* [Page text]
Bouncing Cubes and π (3Blue1Brown)

Yesterday, I have noticed the wonderful video by 3Blue1Brown regarding bouncing cubes and the number \(\pi\). Here is the video, please watch it. The answer to the problem will be given on January 20th, 2019:

The problem can be stated as follows:

“You have two masses on a frictionless surface, where one mass is \(10^N\) times heavier than the lighter one. Initially the small mass \(m\) has no velocity and bigger mass \(M = 10^N m\) is pushed towards the lighter mass. The small mass \(m\) is between a wall and the heavy mass \(M\). Find the number of collisions between two masses. Collisions between masses and the wall are assumed to be perfectly elastic, that is no energy is lost during one collision.”

I will give a spoiler (actualy 3Blue1Brown already gave the answer): The number of collisions is proportional to \(\pi 10^{N/2} = \pi \sqrt{10^N}\)! This marvelous fact was alone enough to divert all my attention to investigate, why?

Let’s start from two billiard balls, one is moving towards the other. If the masses are the same, all momentum of the moving ball is transferred to the other ball:

If the moving ball is heavier than the stationary ball, small ball will move with higher velocity and both will move in the same direction:

If the moving ball is lighter than the stationary ball, lighter ball will move in the opposite way with lower speed.

Think of this: If Shaquille O’Neal rams you, you will get pushed away with higher velocity. If you do the same to Shaq, not much will happen to that big guy. Put a tennis ball on a basketball. Drop both of the balls while tennis ball is on top of the basketball, tennis ball will fly around.

 

OK, going back to our problem… Imagine our heavy ball \(M\) and small ball \(m\) are moving to the right with velocities \(v\) and \(u\), respectively. \(v\) is greater than \(u\), so at some point \(M\) will catch \(m\) and hit it. Let \(v’\) be the velocity of \(M\) and \(u’\) be the velocity of \(m\) after collision.

Due to momentum conservation, we have the equation:

\(p_{initial} = p_{final}\)

\(mu + Mv = Mv’ + mu’\)

But the collision is elastic, so we also have energy conservation equation:

\(E_{initial} = E_{final}\)

\(\frac{1}{2} m u^2 + \frac{1}{2}M v^2 = \frac{1}{2}m (u’)^2 + \frac{1}{2}M (v’)^2\)

By solving for \(v’\) and \(u’\), I have found the following equations:

\(v’ = \left(\frac{2m}{M+m}\right) u+\left(\frac{M-m}{M+m}\right)v\)

\(u’ = \left(\frac{m-M}{m+M}\right) u + \left(\frac{2M}{M+m}\right)v\)

Now define a new variable \(\alpha = m/M\) and write down the previous velocities as the following:

\(v’ = \left(\frac{2 \alpha}{1+\alpha}\right) u+\left(\frac{1-\alpha}{1+\alpha}\right)v\)

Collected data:
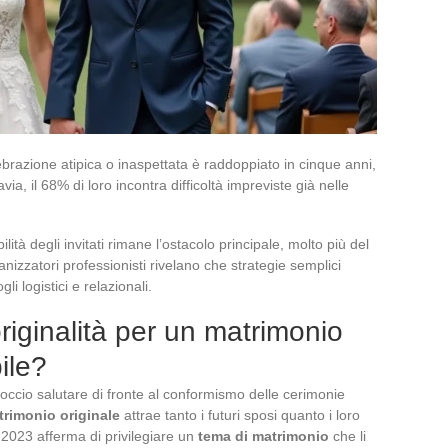
brazione atipica o inaspettata è raddoppiato in cinque anni,
via, il 68% di loro incontra difficoltà impreviste già nelle
bilità degli invitati rimane l’ostacolo principale, molto più del
anizzatori professionisti rivelano che strategie semplici
i logistici e relazionali.
riginalità per un matrimonio
ile?
cio salutare di fronte al conformismo delle cerimonie
trimonio originale
attrae tanto i futuri sposi quanto i loro
el 2023 afferma di privilegiare un
tema di matrimonio
che li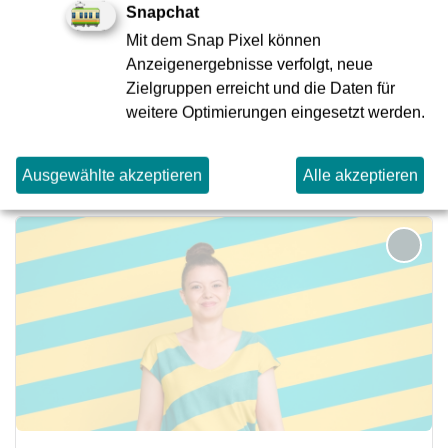
Snapchat
Mit dem Snap Pixel können
MSR-Techniker:in in der Gebäudetechnik (d/m/w)
Anzeigenergebnisse verfolgt, neue
Elektro & Metall
Zielgruppen erreicht und die Daten für
Absolvent:in, Berufserfahren
weitere Optimierungen eingesetzt werden.
Jetzt bewerben
Ausgewählte akzeptieren
Alle akzeptieren
merken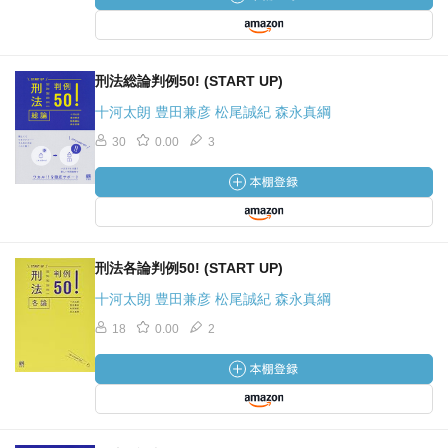
刑法総論判例50! (START UP)
十河太朗 豊田兼彦 松尾誠紀 森永真綱
30
0.00
3
刑法各論判例50! (START UP)
十河太朗 豊田兼彦 松尾誠紀 森永真綱
18
0.00
2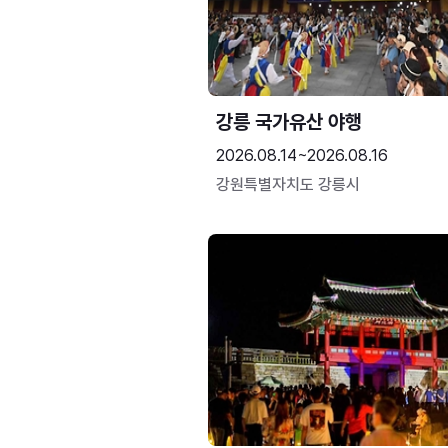
강릉 국가유산 야행
2026.08.14~2026.08.16
강원특별자치도 강릉시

* [Work instructions]
(a) On the bouncing cubes page, what date is given for when the answer to the problem will be provided?
(b) From the bouncing cubes page, give again the passage starting with "If the moving ball is lighter" and going on through "of \(m\) after collision.".
These records were taken from a separate source.

* [Your written answers]
(a) January 20th, 2019

(b)
If the moving ball is lighter than the stationary ball, lighter ball will move in the opposite way with lower speed.

Think of this: If Shaquille O’Neal rams you, you will get pushed away with higher velocity. If you do the same to Shaq, not much will happen to that big guy. Put a tennis ball on a basketball. Drop both of the balls while tennis ball is on top of the basketball, tennis ball will fly around.

 

OK, going back to our problem… Imagine our heavy ball \(M\) and small ball \(m\) are moving to the right with velocities \(v\) and \(u\), respectively. \(v\) is greater than \(u\), so at some point \(M\) will catch \(m\) and hit it. Let \(v’\) be the velocity of \(M\) and \(u’\) be the velocity of \(m\) after collision.